# Need help choosing Blacklights



## Haunthunter (Sep 19, 2011)

Hi guys I bought light bulbs as well as spotlights but these just look purple and do not make white glow like I am used to see. What gives?


----------



## Spooky1 (Aug 25, 2008)

You need to get fluorescent or LED black light bulbs. The incandescent black light bulbs are crap and don't work.


----------



## grismcdonald (Aug 23, 2011)

Lowes carries a compact floresent black light party bult for about $5.80. Suggestion from somebody else for my FCG Put in a clam on work light and WOW IT IS IMPRESSIVE The purple bulbs are no comparison. As I have many and will be replaced by the CFL from Lowes this year


----------



## fritz42_male (May 5, 2009)

You can buy 'twisty' compact fluorescent blacklight bulbs at most hardware stores. These work well for me.


----------



## Haunthunter (Sep 19, 2011)

I will go tomorrow and check them out. This really helped.


----------



## dynoflyer (Oct 8, 2006)

I use both the CFL Blacklights and the short 18" tubular fluorescent kits from discount stores. The tubular fluorescent bulbs carry the light over a larger area if you're trying to light up something big, the CLF's work fine if you're lighting up something smaller or if the bulb can be closer to the item. A clamp on work light fixture painted flat black helps.

:: Dataset extract ::

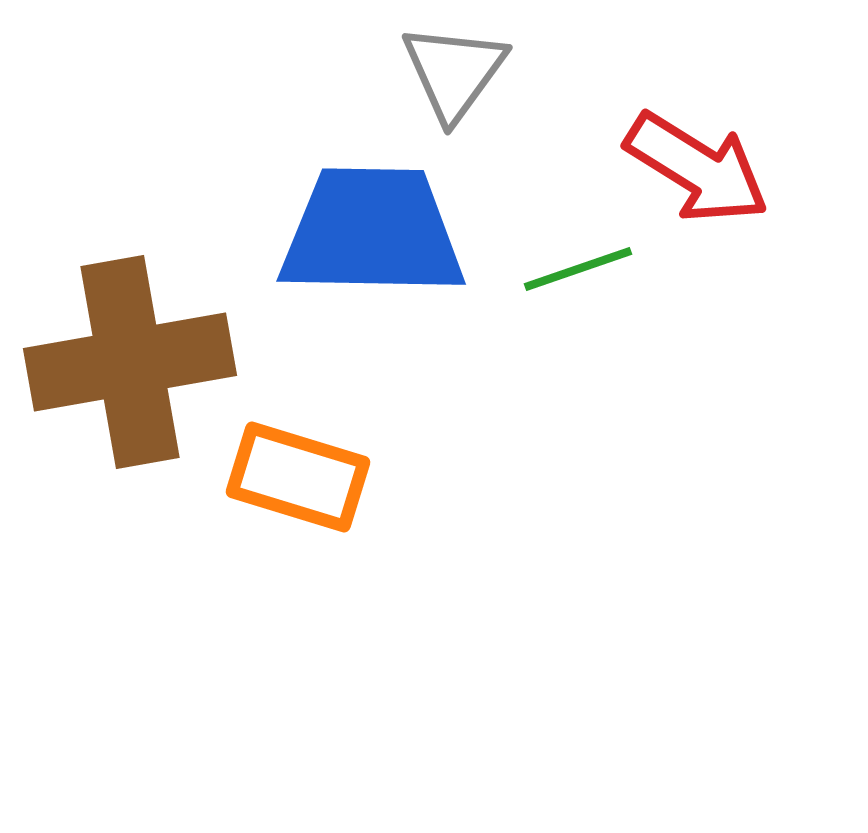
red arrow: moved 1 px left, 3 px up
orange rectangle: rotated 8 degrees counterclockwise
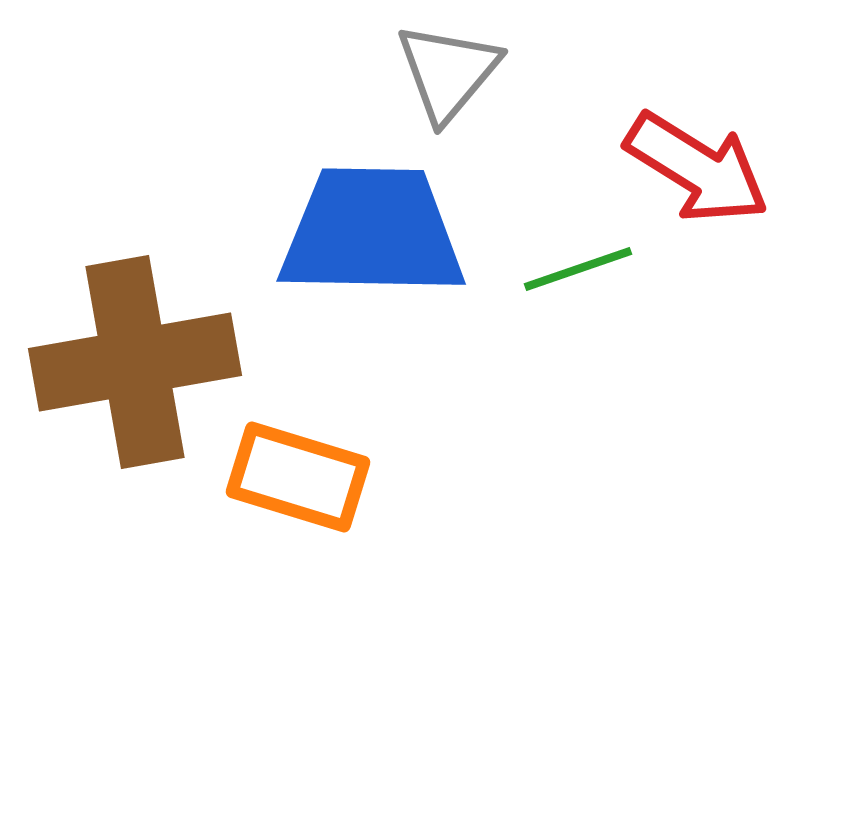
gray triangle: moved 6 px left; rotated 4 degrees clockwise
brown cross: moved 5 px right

:: What is required ::
Using the forum thread on choosing blacklights, answer these:
1. Which two types of black light bulbs does Spooky1 recommend?
2. At roughly what price does grismcdonald say Lowes sells its compact black light party bulb?
3. According to dynoflyer, which bulbs carry the light over a larger area?

:: Written answer ::
1. Fluorescent or LED black light bulbs.
2. About $5.80.
3. The tubular fluorescent bulbs.